In her second chapter, "The Natal Self," Thorgeirsdottir continues to explore the idea of birth as an encounter, this time by placing Nietzsche in dialogue with Arendt. Noting Arendt's aversion to Nietzsche's notion of life, as it detracted from consideration of the public world of the political and consideration of what shape actions would take in that sphere, Thorgeirsdottir nonetheless notes what she takes to be two strong lines of influence when it comes to Nietzsche's influence on Arendt. First, as Arendt understands speech and action in the public sphere as a kind of "second birth," her account of birth is resonant with Nietzsche's understanding of becoming as creativity. Second, Thorgeirsdottir claims that Arendt's idea of natality as a kind of freedom has some affinity with Nietzsche's elaboration of the natal self. Thorgeirsdottir's account in this chapter is sympathetic to Nietzsche; she is invested in defending him against the Arendtian accusation that his concept of natality was individualistic, even solipsistic.

In the final chapter, "Antigone and the Deadly Desire for Sameness," Vigdis Songe-Møller outlines the relationship of the Platonic tradition and the Greek tragic tradition in relation to sexuality, birth, and death. She summarizes the difference between the Platonic and the tragic: "The optimistic character of Platonic philosophy is associated with the minimizing of the body; the life that the philosopher dreams of is beyond death, a life incorporeal. In the tragedies, people have bodies that are individual, sexualized, and mortal" (213). Songe-Møller claims that the significance of the sexed body is especially clear in death, in part because the way in which death occurs in tragedy tends to emphasize "bodies as either masculine or feminine" (213). In order to think through the question of whether or not the tragedies can be viewed as an alternative political discourse, she investigates the relationship between the city-state and the incestuous family as it is rendered in Antigone, drawing interesting parallels between Antigone's inclination toward unity and the philosophy of Parmenides, Empedocles' idea of love as a force that both creates and destroys, and Heraclitus' understanding of difference and strife as constitutive of the community.
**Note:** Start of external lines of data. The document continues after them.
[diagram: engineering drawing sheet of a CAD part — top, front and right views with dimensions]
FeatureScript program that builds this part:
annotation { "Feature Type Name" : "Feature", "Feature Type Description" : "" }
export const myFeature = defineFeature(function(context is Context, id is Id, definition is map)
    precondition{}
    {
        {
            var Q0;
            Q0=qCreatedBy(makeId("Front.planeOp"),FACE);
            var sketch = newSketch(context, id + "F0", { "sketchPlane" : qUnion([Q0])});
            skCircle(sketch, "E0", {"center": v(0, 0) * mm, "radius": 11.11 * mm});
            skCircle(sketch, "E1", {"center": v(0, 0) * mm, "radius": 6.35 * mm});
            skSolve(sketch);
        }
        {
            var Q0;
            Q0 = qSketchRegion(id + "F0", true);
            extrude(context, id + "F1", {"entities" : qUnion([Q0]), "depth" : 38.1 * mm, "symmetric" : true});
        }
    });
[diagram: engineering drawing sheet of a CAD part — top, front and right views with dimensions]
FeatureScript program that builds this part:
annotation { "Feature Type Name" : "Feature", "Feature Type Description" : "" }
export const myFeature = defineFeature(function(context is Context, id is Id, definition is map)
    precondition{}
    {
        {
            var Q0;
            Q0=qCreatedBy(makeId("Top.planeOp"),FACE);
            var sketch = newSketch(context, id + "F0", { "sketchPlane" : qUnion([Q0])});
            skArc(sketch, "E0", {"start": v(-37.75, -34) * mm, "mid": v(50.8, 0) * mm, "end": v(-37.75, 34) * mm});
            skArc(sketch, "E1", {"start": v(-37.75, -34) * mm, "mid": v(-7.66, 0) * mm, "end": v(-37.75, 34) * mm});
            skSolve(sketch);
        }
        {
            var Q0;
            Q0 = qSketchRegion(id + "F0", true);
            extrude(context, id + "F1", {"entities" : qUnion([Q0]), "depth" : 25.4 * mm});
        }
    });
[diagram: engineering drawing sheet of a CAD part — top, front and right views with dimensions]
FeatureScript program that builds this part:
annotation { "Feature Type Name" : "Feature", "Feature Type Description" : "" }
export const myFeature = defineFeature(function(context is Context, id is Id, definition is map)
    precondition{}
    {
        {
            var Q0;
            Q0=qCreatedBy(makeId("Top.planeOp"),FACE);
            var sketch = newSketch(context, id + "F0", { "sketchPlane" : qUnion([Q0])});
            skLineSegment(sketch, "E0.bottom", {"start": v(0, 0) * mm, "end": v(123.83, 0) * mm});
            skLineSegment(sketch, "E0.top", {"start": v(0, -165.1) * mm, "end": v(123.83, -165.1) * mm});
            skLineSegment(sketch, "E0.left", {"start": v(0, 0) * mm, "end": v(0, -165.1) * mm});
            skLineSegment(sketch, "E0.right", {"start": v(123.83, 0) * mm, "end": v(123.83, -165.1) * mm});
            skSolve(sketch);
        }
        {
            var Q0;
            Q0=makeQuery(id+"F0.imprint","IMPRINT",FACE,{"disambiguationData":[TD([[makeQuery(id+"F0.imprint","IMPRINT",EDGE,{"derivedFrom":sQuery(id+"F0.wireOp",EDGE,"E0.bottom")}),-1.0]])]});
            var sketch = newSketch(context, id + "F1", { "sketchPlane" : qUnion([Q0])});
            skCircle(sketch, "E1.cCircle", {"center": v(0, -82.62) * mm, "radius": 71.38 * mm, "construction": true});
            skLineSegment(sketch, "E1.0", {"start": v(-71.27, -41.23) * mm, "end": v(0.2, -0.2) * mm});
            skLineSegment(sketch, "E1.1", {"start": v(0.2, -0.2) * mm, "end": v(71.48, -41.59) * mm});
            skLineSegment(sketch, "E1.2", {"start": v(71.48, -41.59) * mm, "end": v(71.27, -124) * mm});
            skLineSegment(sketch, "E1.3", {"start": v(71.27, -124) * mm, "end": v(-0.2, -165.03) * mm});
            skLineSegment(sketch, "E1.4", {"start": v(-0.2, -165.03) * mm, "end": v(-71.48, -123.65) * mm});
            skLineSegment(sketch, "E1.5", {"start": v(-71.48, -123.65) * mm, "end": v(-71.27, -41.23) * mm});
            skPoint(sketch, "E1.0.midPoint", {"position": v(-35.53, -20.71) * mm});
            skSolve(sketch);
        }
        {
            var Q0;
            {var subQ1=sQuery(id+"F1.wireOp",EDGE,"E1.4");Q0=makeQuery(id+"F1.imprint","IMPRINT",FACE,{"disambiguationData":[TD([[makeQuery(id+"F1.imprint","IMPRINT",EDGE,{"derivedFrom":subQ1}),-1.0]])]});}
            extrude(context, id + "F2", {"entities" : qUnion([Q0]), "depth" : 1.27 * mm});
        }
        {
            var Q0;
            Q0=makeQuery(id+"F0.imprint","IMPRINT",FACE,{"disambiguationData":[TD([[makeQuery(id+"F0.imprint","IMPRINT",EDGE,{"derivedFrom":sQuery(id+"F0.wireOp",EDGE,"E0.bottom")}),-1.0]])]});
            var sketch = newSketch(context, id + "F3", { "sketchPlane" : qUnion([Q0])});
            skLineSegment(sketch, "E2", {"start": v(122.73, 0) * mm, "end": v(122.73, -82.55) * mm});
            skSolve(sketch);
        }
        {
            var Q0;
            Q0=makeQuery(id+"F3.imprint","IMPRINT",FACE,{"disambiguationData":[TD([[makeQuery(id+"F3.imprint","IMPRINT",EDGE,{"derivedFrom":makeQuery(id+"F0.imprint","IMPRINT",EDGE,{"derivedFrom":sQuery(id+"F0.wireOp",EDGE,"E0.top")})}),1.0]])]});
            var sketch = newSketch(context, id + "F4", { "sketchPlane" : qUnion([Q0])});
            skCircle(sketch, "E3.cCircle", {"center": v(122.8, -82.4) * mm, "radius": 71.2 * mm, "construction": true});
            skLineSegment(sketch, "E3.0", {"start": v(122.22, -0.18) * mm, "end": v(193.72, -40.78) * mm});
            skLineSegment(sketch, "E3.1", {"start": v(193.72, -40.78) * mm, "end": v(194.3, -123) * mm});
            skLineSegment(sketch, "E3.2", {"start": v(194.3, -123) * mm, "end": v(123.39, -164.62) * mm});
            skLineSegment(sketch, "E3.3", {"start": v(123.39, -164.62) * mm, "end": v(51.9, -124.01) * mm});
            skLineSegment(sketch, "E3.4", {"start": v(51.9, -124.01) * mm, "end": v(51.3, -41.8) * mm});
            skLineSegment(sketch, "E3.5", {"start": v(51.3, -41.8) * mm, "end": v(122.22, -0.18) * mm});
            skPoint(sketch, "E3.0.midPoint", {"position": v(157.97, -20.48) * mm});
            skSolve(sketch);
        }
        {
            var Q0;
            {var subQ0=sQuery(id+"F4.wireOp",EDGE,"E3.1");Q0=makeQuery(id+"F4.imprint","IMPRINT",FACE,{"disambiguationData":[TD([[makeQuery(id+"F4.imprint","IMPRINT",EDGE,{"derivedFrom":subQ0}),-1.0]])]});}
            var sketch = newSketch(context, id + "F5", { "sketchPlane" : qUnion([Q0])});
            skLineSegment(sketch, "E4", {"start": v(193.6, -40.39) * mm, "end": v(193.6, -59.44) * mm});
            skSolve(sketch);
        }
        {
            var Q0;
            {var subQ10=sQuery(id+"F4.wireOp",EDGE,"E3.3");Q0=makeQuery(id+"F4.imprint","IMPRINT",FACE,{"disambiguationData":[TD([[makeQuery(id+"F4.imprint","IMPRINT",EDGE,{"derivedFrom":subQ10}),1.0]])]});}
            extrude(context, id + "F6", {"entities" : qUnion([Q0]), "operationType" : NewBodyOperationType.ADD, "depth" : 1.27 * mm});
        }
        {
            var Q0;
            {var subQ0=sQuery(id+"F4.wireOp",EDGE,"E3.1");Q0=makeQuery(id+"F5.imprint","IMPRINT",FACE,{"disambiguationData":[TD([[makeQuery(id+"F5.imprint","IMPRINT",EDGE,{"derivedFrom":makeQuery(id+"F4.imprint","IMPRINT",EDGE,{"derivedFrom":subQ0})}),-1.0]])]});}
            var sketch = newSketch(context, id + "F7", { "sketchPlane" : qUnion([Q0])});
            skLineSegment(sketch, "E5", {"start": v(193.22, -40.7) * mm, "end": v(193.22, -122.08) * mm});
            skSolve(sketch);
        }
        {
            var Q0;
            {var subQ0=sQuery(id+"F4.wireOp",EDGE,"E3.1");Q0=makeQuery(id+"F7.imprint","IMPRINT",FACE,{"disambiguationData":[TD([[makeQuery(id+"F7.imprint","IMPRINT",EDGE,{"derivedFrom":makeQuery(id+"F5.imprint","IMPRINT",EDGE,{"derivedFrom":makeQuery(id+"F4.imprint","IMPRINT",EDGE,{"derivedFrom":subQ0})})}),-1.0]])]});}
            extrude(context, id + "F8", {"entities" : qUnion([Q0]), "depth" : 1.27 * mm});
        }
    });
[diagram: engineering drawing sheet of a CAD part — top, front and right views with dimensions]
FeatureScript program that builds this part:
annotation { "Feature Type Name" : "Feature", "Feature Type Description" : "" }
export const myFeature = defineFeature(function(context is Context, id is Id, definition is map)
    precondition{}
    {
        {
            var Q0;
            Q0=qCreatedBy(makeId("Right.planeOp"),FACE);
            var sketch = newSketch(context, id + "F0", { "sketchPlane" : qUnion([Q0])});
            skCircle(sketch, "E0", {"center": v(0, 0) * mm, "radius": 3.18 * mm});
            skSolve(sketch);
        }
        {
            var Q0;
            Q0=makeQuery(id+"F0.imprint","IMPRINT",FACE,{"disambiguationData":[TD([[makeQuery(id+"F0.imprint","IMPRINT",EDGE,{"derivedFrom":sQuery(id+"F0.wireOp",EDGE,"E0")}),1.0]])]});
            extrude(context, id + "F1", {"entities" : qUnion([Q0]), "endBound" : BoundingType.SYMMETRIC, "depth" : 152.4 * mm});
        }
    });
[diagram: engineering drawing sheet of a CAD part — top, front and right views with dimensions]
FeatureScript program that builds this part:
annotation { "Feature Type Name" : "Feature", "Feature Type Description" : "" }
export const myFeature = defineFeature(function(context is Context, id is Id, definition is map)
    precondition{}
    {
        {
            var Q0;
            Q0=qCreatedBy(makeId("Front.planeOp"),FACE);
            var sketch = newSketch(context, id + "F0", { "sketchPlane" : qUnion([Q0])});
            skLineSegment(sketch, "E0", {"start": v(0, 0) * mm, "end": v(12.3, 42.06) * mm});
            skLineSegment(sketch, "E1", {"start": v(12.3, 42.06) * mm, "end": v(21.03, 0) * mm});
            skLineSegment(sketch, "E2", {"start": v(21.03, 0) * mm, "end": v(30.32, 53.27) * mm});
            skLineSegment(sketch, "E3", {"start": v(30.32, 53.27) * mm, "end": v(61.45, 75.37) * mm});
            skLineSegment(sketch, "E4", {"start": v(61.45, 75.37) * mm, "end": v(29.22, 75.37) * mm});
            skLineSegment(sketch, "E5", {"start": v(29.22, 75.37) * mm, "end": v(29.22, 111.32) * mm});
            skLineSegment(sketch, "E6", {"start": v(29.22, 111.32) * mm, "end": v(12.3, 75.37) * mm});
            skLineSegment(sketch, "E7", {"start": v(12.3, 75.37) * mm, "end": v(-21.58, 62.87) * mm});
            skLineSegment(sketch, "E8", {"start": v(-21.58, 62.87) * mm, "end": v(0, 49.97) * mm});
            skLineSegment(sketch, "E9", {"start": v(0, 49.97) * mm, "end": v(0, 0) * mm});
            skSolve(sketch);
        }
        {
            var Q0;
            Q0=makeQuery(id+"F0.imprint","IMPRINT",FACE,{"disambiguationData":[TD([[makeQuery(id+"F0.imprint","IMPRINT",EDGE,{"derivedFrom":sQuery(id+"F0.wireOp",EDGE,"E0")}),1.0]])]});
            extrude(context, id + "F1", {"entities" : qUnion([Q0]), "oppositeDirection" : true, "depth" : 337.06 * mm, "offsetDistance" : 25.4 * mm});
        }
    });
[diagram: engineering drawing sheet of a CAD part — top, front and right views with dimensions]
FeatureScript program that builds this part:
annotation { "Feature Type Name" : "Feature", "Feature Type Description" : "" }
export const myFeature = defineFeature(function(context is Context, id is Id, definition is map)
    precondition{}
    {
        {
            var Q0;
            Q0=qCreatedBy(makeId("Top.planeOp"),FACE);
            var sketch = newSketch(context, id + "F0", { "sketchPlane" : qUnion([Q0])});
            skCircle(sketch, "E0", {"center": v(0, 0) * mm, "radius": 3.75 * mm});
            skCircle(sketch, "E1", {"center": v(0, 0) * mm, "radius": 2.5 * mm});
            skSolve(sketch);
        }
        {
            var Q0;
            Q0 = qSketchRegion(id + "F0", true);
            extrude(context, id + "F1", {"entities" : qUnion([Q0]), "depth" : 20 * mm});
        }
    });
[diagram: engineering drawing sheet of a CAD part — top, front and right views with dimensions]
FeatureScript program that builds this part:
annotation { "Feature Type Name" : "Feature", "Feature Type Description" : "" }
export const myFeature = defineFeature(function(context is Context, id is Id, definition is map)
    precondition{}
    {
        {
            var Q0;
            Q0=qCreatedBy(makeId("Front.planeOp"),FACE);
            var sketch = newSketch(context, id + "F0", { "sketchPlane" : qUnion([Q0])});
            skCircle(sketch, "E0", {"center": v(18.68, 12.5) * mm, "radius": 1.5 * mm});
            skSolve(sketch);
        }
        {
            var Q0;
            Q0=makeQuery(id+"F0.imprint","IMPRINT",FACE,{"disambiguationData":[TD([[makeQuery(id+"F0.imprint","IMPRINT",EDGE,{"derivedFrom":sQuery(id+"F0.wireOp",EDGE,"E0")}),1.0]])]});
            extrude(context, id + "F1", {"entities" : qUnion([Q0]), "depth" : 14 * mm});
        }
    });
One criticism I have of the book relates to the relative lack of a narrative that would render the volume more cohesive with regard to the various authors' projects. Arendt, Nietzsche, and Beauvoir are discussed by more than one author, but the ties that would bind these nine essays together in conversation might have been made more explicit. That said, and as I noted at the beginning of this review, each of the authors does address the idea that mortality and natality are figures that are frequently attended by ambiguity and paradox in philosophical writing, and this fact is enough to prevent a univocal narrative to which each of the authors would have subscribed. It is also the case that each of the essays thinks about the relationship between birth and death -- as promised in the introduction to the volume -- in a way that is refreshing in reference to much of what has been written on either of these philosophical motifs when they have been examined in isolation. Birth, Death, and Femininity will be of interest to scholars in feminist theory and to a wider audience of readers interested in philosophies of natality and mortality, and in philosophical engagements with temporality more broadly construed.